El sujeto al que apodaban Roedor consiguió liberarse de sus ataduras y huir poco antes de que la casa interior quedara reducida a cenizas. Sus captores no hicieron bien el trabajo: los nudos con que lo amarraron a la silla no quedaron suficientemente firmes, y esto le permitió escapar en medio de las llamas. El siniestro pasó desapercibido para los bomberos y equipos de emergencia de la ciudad, azotada por un violento terremoto hacía sólo cuestión de horas.
A Perla la conoció en un cabaret de Avenida Colón. Pensó que seguramente la tragedia la había sorprendido en su lugar de trabajo. La música estridente, el olor a perfume barato, las pulseras que colgaban de sus muñecas y que contaban los tragos que les sacaba a sus clientes, las risas grotescas de sus compañeras. Los recuerdos que arremolinados comenzaron a atormentarlo. Entonces, prefirió imaginarla muerta y vagó durante horas contemplando la desgracia: ambulancias, bomberos y carabineros pasaban de un lado a otro, gente apilando escombros, llantos, amargas despedidas, milagrosos reencuentros. Pero Roedor había sobrevivido, y mientras la ciudad comenzaba a constatar el horror, él en cambio se sentía renacer.
Llegando a la Plaza Condell se encontró con el que había sido uno de sus hombres, cuando era poderoso y todavía controlaba un par de líneas de taxibuses.
—Roedor, ¡qué bueno saber que sobreviviste!, ¿dónde te pilló el terremoto?
—No sabes de la que me salvé, Manco, por poco me lleva la huesuda. Conocí a una mala mujer que me traicionó.
Manco convenció a Roedor de acompañarlo a echar un trago. Conocía una bodega de calle Lientur que había quedado intacta y permanecía funcionando sólo para sus mejores clientes. Una vez allí, Roedor le contó su historia, su escapada y el que consideraba su renacimiento.
—Mira Roedor— le dijo Manco, mientras se servía cerveza con su única mano y sin generar espuma— a mí me soplaron que a la Perla la vieron arrancar del Portón en compañía del Gringo Adams.

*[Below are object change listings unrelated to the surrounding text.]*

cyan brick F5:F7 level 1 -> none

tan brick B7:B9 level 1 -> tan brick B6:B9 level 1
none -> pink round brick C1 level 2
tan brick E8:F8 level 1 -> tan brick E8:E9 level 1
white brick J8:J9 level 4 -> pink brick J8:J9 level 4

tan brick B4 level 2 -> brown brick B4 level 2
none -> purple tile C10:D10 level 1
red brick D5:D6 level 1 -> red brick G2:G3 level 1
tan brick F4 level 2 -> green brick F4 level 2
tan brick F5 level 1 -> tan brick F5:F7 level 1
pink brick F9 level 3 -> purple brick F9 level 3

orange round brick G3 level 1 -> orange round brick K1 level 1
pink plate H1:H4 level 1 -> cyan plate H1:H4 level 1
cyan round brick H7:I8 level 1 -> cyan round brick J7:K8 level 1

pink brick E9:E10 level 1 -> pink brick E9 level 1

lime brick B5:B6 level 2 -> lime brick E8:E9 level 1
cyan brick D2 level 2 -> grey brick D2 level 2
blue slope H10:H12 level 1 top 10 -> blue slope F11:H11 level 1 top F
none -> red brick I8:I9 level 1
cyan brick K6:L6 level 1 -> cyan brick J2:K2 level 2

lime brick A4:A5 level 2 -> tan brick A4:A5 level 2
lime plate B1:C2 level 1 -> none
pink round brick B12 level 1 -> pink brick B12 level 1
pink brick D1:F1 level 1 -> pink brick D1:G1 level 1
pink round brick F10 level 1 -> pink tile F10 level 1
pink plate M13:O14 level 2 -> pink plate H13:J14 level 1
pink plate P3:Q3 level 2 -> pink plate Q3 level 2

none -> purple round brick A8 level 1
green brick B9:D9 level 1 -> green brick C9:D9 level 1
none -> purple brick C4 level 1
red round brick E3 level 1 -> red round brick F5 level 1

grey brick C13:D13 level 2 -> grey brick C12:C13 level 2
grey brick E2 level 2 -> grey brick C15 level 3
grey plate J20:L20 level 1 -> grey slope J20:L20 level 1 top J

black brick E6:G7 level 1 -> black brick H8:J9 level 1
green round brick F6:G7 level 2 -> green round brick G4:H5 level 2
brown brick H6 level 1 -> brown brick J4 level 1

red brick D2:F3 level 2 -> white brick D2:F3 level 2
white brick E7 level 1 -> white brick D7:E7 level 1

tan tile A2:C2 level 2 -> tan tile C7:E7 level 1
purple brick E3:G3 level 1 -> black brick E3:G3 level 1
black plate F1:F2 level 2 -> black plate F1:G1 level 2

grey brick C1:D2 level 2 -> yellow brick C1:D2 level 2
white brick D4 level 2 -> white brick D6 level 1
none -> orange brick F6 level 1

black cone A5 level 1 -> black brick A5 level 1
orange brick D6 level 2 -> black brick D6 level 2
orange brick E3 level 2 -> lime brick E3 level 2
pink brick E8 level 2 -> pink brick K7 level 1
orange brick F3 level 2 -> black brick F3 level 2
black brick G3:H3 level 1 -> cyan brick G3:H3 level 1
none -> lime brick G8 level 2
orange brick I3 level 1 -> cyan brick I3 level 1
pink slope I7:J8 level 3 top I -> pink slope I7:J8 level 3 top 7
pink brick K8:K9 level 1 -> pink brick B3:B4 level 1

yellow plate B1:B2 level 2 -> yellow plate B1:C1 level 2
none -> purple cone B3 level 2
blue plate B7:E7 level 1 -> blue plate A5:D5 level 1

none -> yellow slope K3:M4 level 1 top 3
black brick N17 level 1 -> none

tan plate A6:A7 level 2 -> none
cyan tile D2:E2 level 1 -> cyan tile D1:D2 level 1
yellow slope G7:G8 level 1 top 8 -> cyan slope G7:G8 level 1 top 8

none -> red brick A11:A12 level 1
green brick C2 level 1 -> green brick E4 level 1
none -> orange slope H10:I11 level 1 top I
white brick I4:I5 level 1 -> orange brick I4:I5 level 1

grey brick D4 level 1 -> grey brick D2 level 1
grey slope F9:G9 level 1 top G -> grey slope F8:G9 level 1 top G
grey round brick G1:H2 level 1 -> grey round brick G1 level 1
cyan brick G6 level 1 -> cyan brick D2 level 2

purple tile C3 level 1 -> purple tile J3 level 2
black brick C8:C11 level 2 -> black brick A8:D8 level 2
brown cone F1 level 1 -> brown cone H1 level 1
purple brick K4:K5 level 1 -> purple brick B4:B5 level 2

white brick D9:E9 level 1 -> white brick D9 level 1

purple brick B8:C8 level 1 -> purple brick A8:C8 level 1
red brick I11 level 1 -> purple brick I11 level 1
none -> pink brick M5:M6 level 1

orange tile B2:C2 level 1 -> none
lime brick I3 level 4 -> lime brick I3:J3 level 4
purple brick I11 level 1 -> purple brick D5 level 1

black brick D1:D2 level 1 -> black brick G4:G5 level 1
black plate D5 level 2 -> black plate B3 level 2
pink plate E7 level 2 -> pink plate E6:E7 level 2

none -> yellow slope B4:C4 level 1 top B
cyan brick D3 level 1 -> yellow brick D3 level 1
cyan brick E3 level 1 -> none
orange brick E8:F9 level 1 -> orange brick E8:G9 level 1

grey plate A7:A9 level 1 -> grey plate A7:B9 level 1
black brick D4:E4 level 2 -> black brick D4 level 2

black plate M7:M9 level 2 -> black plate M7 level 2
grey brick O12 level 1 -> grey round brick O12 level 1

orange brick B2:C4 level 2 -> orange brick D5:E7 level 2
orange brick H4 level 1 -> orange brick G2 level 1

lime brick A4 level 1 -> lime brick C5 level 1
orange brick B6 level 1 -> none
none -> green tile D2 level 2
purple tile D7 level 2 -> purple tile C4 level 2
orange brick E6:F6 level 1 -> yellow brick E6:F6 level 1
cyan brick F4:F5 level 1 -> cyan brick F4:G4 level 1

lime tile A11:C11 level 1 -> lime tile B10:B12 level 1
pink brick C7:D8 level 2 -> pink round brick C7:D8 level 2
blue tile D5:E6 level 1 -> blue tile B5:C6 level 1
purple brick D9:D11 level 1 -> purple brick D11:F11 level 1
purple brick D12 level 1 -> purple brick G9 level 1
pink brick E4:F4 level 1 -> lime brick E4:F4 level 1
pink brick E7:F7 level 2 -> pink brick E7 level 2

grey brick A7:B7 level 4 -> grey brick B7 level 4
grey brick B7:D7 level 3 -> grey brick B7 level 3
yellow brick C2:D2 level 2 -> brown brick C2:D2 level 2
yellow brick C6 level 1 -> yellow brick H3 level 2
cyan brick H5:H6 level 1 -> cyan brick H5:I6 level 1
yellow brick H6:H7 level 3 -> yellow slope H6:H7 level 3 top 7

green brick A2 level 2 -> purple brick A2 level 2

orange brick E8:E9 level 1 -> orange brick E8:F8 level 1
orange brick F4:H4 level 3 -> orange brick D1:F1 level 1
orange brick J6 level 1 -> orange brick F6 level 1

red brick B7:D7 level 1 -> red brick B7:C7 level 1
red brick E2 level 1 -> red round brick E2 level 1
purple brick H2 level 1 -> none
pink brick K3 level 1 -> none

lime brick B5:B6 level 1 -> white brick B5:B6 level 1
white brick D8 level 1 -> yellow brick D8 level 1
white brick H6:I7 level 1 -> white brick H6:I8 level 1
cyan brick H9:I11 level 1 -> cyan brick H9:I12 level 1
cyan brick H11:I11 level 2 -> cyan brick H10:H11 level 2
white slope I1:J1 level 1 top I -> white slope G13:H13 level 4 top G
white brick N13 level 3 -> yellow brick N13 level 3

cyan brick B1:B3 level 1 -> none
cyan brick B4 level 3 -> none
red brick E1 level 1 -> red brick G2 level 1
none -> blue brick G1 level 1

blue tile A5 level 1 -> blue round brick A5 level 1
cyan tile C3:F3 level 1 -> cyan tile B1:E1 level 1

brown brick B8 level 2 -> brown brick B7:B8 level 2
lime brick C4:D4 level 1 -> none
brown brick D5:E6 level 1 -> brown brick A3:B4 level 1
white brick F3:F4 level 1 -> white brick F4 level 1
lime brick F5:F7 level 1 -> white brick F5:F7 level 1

Se fue con él en su camioneta, seguramente para la casa del Gringo.
Entonces, convencido de lo que hacía, Roedor se despojó de su costoso reloj, el último de sus objetos de valor, y lo extendió sobre la mesa hacia Manco.
—Es todo lo que tengo. Una reliquia que debe andar por los dos palos. Es tuyo si los liquidas a los dos. Te lo pido como un favor, yo estoy muy quemado y no puedo hacerlo. Además, nadie sabe lo que vendrá después de esta cagadita… ¿por los viejos tiempos?
Tras pensarlo algún momento, Manco miró fijamente a Roedor y se echó el reloj al bolsillo.
—Por los viejos tiempos. Mañana por la mañana será historia el parcito.
Se despidieron cordialmente y Roedor se sirvió algo más. Manco salió apresuradamente en dirección a su casa de Chillancito, pensando en hacer sus maletas junto a Perla, su flamante novia, y largarse inmediatamente de aquel infierno de ciudad.